Najwa, Kabyle musulmane algérienne, devient, à l'instar de ses enfants, de plus en plus pratiquante.
 
Paula, fille d'un Catholique et d'une Juive algérienne, a deux enfants qui suivent un enseignement religieux juif le dimanche.
 
Viviane, Juive originaire d'Algérie, née à Lyon, est revenue à une pratique juive plus rigoureuse sous l'influence de ses enfants.
 
Yona, Juive marocaine qui a épousé Louis, un Catholique d'origine espagnole et dont le fils a fait sa bar-mitsva au sein d'une synagogue libérale.
 
On pourra regretter que l' échantillonnage, pour Ce qui est du Maghreb, soit essentiellement axé sur l'Algérie et qu'on n'y trouve aucune représentante de la communauté asiatique. Pas plus, semble-t-il, de la communauté afro-antillaise.
 
Une liste des cas de racisme et d'antisémitisme recensés par la Licra à Villeurbanne entre 1995 et 2014 est proposée en fin de volume. Si les auteurs reconnaissent que «  les plus manifestes et ceux dont on trouve le plus facilement trace à la Licra, sont des agressions antisémites souvent perpétrées par des jeunes issus de familles d'origine maghrébine sur d'autres jeunes ou sur des adultes portant la kippa ou d'autres signes marquant leur inscription dans le judaïsme », des exemples inverses sont mis en évidence, de Juifs ayant une attitude raciste à l'égard d'arabo-musulmans.
 
Une remarque encore : à plusieurs reprises, il est dit que les Juifs d'Algérie parlaient arabe.

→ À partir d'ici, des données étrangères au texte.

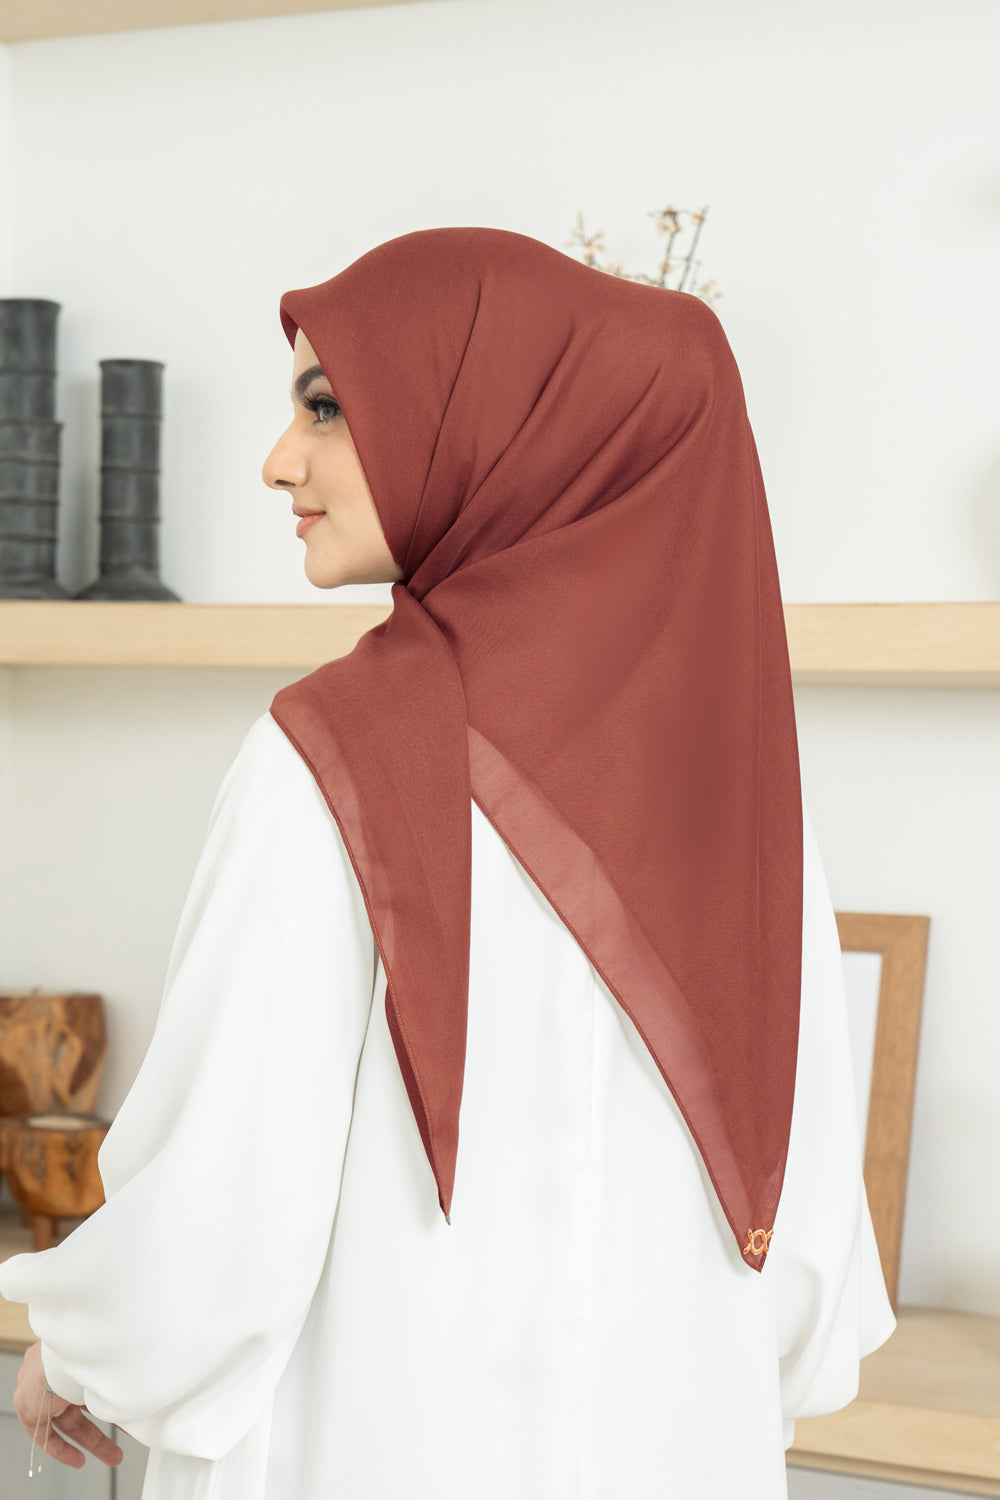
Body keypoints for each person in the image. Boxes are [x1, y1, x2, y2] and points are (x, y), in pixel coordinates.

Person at [0, 227, 896, 1499]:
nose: (278, 460)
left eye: (325, 406)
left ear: (489, 423)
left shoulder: (331, 759)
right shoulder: (744, 804)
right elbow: (801, 1287)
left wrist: (79, 1350)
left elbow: (215, 1241)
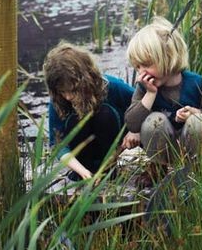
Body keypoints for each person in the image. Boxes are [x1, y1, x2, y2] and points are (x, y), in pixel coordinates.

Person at [125, 16, 202, 181]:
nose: (141, 73)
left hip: (191, 144)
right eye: (137, 67)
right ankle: (158, 166)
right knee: (154, 120)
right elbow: (132, 123)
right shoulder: (144, 88)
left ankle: (199, 166)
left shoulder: (197, 84)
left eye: (147, 64)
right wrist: (150, 95)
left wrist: (196, 113)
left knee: (199, 121)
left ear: (169, 58)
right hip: (163, 148)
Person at [44, 42, 138, 180]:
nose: (68, 97)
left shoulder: (113, 87)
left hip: (112, 147)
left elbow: (142, 106)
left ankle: (108, 168)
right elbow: (58, 145)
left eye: (73, 90)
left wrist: (134, 131)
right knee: (76, 120)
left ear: (87, 80)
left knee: (104, 113)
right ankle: (86, 171)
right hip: (81, 162)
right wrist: (82, 171)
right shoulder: (58, 101)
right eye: (63, 91)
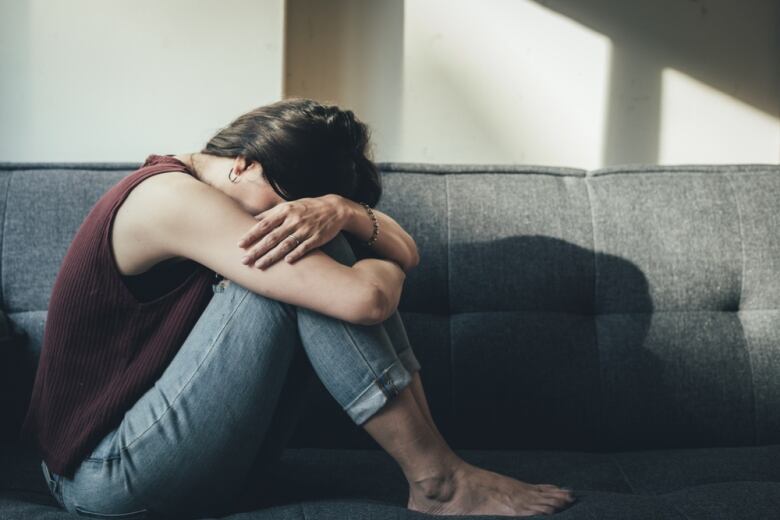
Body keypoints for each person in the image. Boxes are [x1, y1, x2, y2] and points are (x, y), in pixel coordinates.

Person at [23, 98, 576, 519]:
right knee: (310, 262)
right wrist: (362, 257)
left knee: (318, 252)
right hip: (104, 474)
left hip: (191, 457)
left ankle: (440, 477)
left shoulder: (219, 189)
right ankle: (439, 481)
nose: (294, 217)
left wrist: (345, 212)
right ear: (243, 164)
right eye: (289, 202)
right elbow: (366, 297)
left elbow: (405, 252)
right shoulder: (167, 197)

En général, en Afrique du Nord, les Juifs ne lisaient pas, sauf exception, l'arabe et pratiquaient, à l'oral, non l'arabe mais le judéo-arabe qui est à l'arabe ce que le yiddish est à l'allemand.
 
Ce travail de qualité mérite d'être encouragé et d'être renouvelé dans d'autres villes de France.
 
Note :
(*) Éditions Le Bord de l'Eau. Mai 2016. Préface de Danièle Linhart. Postface de Michelle Zancarini-Fournel. 112 pages. 5 euros.